Mental Health and the Hispanic Community
The migrant community is undoubtedly a sector that often requires all possible guidance to deal with mental health. We face many challenges, from learning a different language to policies we do not know or understand completely. Among the stories of migrants, we find that of Gaby Shelton, of Panamanian origin, who came to live in Alaska in 2005 with her then-husband.
Shelton narrates how it was that she turned her life around, “in 2016 I divorced, and I did not have a career or a way to support my children as a single mother, so I decided to go back to school, I did not know what I was going to study, or how I was going to pay for classes. Since I had never attended an American university, I was perplexed, but I was also determined to study. The situation I was in forced me to achieve it in one of the most difficult times in my life.”
With the help of a social worker, Shelton received the necessary guidance to complete her paperwork and enroll in the Social Work Program at the University of Alaska Anchorage (UAA).
“When I arrived at the University’s Admissions office, the first thing I saw was a poster of the School of Social Work. I took it as a sign because I have always liked to help others, so it was clear to choose that career. I wanted to help others just as a social worker had helped me by guiding me to get into college,” Shelton says.
Shelton graduated with a bachelor’s degree in Social Work last year, and is currently studying for a master’s degree in Social Work at UAA. In addition, she works at Providence Crisis Recovery Center as a Mental Health Specialist and as a Direct Domestic Violence Advocate and Counselor for Alaska Women in Crisis or AWAIC.

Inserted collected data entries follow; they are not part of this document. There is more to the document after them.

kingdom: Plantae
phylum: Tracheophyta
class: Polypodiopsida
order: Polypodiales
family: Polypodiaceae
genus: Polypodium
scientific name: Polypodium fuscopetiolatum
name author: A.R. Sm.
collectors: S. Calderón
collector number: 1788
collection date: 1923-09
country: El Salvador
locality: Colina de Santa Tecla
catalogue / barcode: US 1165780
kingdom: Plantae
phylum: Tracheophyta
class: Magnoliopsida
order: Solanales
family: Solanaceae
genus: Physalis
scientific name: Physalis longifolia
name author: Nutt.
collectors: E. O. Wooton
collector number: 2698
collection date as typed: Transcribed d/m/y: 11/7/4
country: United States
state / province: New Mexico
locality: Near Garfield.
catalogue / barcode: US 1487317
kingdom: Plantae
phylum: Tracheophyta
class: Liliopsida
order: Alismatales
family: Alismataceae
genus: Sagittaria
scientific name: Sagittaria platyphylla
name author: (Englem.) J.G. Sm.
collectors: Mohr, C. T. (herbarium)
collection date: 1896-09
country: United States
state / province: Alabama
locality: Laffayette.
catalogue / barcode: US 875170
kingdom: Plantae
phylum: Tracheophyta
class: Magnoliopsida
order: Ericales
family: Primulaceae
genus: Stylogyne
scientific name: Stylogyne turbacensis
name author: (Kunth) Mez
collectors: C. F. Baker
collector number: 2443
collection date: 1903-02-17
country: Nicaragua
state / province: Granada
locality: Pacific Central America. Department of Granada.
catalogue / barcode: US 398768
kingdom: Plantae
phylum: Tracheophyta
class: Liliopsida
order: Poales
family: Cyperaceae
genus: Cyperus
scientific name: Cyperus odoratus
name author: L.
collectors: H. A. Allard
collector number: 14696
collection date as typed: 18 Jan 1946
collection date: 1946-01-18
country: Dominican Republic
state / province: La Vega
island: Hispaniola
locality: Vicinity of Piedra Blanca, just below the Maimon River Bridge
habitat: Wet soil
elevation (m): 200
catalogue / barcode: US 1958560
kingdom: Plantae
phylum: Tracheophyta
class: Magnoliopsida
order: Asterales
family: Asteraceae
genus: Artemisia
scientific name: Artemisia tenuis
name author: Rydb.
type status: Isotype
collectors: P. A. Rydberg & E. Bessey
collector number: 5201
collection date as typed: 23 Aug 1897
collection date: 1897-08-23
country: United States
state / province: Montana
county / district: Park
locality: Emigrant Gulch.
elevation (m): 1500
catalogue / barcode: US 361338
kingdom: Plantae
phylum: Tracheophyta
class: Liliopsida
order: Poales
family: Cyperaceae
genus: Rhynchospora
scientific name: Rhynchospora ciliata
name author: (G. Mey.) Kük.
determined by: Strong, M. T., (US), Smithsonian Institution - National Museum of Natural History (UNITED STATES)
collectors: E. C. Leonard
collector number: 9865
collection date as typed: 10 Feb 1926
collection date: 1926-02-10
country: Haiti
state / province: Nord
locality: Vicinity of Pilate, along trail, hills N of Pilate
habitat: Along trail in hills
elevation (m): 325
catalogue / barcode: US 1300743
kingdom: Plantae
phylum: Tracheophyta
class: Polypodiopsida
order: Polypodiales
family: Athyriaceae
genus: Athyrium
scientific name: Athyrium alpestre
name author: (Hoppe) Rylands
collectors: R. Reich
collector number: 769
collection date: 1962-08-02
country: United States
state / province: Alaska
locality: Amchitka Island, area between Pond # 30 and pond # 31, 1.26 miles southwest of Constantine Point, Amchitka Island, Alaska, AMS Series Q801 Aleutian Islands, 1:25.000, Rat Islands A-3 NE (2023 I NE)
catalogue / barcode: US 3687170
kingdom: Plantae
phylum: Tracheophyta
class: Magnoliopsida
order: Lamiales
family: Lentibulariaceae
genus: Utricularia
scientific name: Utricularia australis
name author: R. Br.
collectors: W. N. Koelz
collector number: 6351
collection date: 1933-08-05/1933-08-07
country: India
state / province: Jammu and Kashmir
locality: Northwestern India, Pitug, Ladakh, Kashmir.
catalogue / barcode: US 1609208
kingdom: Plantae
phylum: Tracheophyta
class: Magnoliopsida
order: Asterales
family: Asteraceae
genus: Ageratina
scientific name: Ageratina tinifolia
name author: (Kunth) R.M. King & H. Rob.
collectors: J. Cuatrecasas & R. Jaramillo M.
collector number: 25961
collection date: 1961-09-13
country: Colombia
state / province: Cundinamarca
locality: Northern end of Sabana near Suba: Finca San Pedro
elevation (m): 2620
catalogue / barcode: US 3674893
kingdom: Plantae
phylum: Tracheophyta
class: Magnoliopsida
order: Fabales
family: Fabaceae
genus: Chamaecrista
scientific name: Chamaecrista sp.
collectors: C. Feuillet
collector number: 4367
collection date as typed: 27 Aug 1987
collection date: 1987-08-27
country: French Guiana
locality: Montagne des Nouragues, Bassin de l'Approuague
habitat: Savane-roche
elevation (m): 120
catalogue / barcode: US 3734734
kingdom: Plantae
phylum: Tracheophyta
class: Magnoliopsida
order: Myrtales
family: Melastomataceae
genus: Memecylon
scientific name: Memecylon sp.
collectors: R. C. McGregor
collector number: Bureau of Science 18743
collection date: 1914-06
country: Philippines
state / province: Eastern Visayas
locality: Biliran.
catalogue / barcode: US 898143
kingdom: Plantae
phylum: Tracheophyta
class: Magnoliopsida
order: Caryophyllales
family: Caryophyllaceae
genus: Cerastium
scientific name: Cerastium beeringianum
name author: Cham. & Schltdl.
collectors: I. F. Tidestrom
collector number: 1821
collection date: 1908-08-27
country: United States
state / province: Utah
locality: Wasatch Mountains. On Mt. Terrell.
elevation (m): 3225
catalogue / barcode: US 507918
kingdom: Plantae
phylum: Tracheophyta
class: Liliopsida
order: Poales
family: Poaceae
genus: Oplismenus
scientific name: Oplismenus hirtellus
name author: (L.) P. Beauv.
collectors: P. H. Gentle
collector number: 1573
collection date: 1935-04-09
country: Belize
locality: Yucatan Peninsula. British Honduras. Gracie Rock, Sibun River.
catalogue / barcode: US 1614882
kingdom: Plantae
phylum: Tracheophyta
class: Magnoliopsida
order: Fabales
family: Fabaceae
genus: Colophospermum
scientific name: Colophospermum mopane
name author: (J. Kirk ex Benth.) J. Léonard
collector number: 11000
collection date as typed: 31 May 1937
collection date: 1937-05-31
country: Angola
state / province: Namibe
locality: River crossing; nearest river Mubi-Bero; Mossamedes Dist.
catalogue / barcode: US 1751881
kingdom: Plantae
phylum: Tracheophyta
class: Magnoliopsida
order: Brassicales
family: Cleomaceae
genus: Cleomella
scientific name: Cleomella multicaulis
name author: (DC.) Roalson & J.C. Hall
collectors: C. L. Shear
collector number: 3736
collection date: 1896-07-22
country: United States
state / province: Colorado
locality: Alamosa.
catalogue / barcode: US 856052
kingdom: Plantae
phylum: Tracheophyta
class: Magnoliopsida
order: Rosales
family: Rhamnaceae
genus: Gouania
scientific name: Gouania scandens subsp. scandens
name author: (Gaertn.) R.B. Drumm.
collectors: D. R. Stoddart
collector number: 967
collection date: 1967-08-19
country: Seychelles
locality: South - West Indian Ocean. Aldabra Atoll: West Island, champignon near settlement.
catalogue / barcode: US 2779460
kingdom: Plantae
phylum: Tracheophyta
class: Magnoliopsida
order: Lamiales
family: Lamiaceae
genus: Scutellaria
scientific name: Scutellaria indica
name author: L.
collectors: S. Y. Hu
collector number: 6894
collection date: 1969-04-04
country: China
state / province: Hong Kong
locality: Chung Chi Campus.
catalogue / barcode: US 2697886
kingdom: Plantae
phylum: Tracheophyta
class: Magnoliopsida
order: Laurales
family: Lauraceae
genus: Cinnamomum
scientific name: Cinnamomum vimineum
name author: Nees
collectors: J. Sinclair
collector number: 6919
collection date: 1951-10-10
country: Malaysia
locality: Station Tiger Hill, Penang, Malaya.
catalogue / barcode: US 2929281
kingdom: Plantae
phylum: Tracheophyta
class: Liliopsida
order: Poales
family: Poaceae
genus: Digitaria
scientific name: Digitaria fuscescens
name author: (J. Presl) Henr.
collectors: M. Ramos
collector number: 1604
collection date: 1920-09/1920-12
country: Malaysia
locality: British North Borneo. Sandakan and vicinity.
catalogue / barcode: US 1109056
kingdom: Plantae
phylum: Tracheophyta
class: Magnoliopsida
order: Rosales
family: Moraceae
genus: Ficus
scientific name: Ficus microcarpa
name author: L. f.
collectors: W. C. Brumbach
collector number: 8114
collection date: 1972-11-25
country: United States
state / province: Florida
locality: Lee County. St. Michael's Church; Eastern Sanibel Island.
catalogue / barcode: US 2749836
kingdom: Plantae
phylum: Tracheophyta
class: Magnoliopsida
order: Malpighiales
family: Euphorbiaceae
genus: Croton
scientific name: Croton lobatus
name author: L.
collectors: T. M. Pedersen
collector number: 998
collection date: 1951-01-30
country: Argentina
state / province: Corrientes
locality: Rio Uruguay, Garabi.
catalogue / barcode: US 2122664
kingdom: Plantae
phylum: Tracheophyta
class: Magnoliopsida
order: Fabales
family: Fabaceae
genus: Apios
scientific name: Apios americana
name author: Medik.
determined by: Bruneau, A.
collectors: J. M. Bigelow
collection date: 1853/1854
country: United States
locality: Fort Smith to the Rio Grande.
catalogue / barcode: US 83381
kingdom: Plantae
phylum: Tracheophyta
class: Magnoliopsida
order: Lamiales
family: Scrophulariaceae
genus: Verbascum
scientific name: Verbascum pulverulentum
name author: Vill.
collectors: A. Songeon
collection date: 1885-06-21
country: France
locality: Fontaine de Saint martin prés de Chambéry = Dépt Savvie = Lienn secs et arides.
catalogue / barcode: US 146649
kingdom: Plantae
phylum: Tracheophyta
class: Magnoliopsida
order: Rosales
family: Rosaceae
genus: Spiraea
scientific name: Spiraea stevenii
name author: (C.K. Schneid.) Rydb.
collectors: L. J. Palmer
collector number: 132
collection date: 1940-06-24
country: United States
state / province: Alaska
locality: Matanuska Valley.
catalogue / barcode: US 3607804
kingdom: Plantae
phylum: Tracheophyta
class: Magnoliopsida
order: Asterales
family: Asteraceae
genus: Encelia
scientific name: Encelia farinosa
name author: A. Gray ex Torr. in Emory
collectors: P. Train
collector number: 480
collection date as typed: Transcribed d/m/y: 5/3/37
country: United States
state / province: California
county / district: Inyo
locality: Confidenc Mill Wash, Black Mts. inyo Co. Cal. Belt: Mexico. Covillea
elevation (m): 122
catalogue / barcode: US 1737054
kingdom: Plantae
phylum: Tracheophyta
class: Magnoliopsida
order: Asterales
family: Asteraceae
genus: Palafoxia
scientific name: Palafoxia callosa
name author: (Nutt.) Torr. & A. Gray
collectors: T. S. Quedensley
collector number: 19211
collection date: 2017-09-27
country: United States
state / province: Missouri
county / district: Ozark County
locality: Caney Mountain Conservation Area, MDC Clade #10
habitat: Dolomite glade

According to Shelton, mental health is as important as physical health. “In our Hispanic community, besides having the same problems that affect everyone, we also deal with being away from our parents and most of our loved ones. For those of us who are migrants, it is a radical change because we must get used to a new culture and, at the same time, try not to lose ours. This is not easy. In many cases, we don’t have a support system and have to deal with feelings of isolation and depression.”
Shelton calls on the entire community, especially the Hispanic community, to maintain solid mental health. “There are many daily routines that we can incorporate into our schedule to make sure we are practicing self-care. Some of these practices are as simple as keeping a gratitude journal to write down all the things that elevate you. That way, when you’re feeling depressed, you can read it and remind yourself of the positive things you have in your life.”
“In addition, mindfulness and meditation are excellent ways to promote mental health, as these are exercises that help you concentrate and become aware of the moment and calmly recognize and accept your feelings, thoughts, and sensations,” she said.
“It is important to seek help when needed, and do not continue to suffer in silence. There is no shame in asking for help,” Shelton notes.